Millions of web page visits examined to see how AI touches our online lives


A New Pew Research Center Analysis Beginning to understand how Americans meet artificial intelligence as they travel the web.

The Pew Research Center examined around 2.5 million visits to the web pages of a group of 900 people who agreed to share their navigation data for a full month.

Most people have struck at least one AI content, but a large part touched AI at a level of gaze or superficial.

Many people have met summaries generated by AI in their web research.

There were limits to follow -up. Not all devices connected to the web are followed. And the PEW Research Center has not been able to analyze the content organized in real time algorithmic on the pages or social media pages which require a connection to access.

Almost everyone, more than 90%, visited at least one page that mentioned AI, even if the mention was brief or unrelated to the main objective of the page, according to the Pew Research Center.

Almost half of the people visited a page where AI was the main objective of content, but these visits were not frequent.

These, for example, could be press articles that closely examined the problems related to AI.

Almost 60% of people consulted a search page, such as Google, with a summary of the results generated by the AI.

Only 13% of people visited the website of a generative AI tool.

And only 10% of people are looking for an AI -related term.

“This simply confirms that AI in one way or another has entered the dominant current,” said the expert in AI Anton Dahbura said about the study of the Pew Research Center.

Dahbura, co -director of the Johns Hopkins Institute for Autonomy provided, said that AI was anchored in our online world.

“And if this is not the case, it will be soon,” he said, noting that companies rush to incorporate AI both in customer service and behind the scenes.
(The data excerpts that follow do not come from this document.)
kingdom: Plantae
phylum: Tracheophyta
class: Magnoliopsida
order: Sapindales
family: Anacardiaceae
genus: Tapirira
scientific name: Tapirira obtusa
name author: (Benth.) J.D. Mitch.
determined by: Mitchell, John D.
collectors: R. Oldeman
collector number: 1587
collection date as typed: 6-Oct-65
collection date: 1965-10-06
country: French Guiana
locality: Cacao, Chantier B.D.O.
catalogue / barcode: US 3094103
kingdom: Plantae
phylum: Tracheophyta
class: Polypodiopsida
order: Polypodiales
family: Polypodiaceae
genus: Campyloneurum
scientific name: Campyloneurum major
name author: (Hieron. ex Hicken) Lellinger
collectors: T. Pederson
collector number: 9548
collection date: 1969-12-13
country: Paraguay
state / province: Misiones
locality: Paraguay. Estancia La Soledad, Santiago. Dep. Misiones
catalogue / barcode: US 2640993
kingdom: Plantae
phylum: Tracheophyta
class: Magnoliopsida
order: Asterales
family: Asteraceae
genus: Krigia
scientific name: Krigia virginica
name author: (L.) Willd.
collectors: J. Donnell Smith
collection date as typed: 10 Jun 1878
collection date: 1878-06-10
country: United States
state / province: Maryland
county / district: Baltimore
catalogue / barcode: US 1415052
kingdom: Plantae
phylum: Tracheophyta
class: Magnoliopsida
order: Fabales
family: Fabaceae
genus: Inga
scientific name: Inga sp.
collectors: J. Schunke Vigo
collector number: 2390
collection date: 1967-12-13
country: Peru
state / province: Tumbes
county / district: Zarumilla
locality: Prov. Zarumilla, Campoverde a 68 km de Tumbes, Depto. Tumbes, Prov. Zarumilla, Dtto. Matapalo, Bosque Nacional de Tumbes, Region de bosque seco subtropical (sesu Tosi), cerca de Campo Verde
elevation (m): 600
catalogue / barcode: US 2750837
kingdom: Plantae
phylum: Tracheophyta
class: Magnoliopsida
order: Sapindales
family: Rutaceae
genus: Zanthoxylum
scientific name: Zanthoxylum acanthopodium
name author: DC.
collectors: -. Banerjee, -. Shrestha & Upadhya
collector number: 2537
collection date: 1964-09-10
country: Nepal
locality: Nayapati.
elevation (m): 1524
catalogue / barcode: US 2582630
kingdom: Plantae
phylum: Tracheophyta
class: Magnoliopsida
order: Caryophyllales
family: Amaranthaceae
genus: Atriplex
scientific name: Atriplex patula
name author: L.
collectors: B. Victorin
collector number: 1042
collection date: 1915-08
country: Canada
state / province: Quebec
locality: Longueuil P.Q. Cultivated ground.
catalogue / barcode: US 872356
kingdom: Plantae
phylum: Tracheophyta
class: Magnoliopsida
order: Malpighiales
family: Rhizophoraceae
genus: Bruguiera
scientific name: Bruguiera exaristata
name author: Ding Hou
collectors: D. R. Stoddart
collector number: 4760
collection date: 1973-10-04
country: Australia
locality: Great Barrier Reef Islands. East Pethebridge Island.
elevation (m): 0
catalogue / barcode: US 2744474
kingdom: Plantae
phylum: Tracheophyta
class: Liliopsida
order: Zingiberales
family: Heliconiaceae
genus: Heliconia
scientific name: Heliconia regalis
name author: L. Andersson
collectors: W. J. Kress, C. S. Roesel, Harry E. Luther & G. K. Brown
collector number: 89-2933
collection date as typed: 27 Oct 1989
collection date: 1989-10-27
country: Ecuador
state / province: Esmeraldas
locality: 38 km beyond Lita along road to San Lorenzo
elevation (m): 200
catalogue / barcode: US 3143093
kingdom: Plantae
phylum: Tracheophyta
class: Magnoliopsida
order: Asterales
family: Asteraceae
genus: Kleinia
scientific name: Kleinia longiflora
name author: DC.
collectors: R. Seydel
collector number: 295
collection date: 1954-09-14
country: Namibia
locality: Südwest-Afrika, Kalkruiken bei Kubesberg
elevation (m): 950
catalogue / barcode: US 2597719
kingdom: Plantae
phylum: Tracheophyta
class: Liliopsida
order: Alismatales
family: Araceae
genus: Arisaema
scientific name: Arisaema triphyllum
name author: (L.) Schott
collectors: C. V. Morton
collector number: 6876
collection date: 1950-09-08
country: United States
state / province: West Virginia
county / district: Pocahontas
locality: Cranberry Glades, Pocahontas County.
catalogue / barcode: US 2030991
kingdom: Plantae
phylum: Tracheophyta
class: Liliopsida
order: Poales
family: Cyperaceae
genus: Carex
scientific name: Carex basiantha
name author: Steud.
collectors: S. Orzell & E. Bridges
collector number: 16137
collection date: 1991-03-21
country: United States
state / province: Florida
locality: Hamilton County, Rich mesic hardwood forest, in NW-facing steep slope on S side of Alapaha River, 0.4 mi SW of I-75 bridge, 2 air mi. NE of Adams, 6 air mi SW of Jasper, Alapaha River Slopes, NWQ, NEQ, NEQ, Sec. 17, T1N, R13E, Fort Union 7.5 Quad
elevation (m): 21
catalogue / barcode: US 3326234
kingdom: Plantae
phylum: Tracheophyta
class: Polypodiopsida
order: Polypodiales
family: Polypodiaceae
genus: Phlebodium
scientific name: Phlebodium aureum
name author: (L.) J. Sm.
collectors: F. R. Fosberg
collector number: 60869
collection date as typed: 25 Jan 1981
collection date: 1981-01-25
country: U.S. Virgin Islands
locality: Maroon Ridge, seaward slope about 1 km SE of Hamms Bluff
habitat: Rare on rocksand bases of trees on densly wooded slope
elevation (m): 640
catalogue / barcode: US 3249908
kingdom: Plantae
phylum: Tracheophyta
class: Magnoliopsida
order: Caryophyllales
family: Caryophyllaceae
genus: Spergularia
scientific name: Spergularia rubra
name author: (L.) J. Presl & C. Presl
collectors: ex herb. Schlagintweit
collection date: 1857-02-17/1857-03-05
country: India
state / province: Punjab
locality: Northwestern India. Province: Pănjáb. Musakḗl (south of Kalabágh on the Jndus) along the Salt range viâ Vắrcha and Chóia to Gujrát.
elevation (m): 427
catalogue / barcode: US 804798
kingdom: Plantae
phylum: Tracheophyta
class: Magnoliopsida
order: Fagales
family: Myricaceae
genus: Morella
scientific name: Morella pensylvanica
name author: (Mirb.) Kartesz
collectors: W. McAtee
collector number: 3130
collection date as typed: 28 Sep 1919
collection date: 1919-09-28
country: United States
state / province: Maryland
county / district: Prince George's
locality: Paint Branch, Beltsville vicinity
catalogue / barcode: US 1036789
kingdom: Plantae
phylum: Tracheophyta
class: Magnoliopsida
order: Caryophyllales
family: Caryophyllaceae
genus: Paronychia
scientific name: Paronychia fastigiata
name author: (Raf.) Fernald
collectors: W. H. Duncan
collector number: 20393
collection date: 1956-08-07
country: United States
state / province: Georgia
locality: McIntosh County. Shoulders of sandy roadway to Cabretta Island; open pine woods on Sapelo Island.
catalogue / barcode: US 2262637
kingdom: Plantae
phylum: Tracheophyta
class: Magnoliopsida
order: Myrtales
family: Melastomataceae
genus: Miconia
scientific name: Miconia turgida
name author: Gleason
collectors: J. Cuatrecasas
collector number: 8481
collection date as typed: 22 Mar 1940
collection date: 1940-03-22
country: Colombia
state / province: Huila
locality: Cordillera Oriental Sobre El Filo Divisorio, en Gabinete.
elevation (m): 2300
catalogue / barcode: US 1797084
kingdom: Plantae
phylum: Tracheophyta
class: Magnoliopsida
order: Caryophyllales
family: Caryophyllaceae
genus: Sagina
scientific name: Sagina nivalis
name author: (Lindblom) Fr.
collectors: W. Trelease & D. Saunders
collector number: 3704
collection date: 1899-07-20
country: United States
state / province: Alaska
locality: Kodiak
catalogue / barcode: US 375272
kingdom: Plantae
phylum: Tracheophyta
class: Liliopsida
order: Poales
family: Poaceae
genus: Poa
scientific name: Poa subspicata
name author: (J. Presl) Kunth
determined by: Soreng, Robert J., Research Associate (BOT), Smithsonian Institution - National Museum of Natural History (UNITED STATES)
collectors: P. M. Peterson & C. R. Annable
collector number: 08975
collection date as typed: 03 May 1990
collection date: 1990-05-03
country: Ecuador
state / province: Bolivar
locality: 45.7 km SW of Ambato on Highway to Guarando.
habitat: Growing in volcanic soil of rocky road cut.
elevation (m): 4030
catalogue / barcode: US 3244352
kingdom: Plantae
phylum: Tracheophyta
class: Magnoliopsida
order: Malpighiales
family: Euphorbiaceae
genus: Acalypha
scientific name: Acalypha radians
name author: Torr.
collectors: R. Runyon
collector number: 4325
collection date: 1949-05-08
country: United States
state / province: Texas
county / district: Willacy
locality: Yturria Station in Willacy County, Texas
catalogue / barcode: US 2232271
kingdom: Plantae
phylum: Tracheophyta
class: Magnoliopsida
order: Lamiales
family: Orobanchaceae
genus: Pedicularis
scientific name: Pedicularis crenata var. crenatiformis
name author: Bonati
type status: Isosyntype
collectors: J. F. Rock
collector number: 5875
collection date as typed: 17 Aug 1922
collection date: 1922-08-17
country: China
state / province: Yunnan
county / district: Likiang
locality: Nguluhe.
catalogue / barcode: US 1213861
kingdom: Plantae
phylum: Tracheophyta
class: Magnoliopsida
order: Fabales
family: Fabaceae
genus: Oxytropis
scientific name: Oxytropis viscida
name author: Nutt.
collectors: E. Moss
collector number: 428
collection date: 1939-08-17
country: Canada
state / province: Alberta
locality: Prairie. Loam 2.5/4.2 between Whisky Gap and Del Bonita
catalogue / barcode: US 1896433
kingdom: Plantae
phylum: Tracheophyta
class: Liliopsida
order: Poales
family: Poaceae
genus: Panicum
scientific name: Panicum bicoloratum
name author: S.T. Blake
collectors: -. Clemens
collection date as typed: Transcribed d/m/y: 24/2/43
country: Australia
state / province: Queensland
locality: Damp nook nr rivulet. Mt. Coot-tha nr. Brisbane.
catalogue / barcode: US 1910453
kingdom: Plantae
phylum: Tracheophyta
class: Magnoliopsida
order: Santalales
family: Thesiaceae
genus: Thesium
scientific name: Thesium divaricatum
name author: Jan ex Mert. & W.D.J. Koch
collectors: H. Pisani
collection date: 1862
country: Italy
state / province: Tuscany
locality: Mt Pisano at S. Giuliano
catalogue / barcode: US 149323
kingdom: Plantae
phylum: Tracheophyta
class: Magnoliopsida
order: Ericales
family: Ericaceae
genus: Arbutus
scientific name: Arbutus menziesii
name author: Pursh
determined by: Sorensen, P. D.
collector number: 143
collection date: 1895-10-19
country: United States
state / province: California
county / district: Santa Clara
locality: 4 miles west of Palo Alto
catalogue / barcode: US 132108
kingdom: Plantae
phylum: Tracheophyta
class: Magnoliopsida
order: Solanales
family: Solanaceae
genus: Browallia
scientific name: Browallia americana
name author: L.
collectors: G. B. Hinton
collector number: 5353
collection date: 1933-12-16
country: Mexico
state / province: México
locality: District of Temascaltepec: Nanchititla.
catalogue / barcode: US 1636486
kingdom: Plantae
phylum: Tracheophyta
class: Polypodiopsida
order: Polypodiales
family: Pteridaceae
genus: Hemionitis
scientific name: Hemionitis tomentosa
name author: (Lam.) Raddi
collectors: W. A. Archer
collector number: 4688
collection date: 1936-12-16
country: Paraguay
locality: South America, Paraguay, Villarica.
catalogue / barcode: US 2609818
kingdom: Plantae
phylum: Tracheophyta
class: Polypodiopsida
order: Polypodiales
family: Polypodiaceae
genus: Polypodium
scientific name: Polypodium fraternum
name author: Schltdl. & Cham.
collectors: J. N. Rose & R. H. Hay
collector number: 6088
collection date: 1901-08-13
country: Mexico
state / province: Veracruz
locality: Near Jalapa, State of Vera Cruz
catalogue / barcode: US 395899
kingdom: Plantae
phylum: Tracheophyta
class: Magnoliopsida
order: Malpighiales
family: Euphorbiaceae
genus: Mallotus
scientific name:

“There is certainly afraid of missing and a perception that if I have no IA involved somewhere … I will become unimportant, or if my products or services will become out of words,” he said.

Dahbura said that the average person may not realize how many content generated by AI or influence on the AI ​​they consume online.

Daniel SchiffA policies scientist and governance co -director and responsible for the AI ​​laboratory of the Purdue University, mentioned the literacy of AI as concern.

People may find it difficult to separate the reliable and impartial information from the content generated by the AI ​​which may seem authoritarian but can be struck or missed.

“It shapes the information that people find. It shapes what they learn. It shapes what they think,” said Schiff. “So, it’s incredibly powerful for our whole type of information and learning synthesis.”

Dahbura has expressed its concern about the summaries generated by AI, such as those found on a Google search page or those who try to present a consensus of buyers on a product page.

Say that you shop online for a lawn mower and you get recommendations generated by AI. How do you know if they are reliable?

“Can you even play it by having more comments on a certain brand? And then AI thinks that it is consensus, that it is the majority opinion,” said Dahbura.

Dahbura said AI can be a good shortcut for people online, but you should also be careful.

AI can hallucinate. It can reference sources that do not exist. And it can leave aside important opinions in order to offer digestible consensus.

“It is not the fairy dust that you can simply sprinkle things and expect it to work all the time,” he said.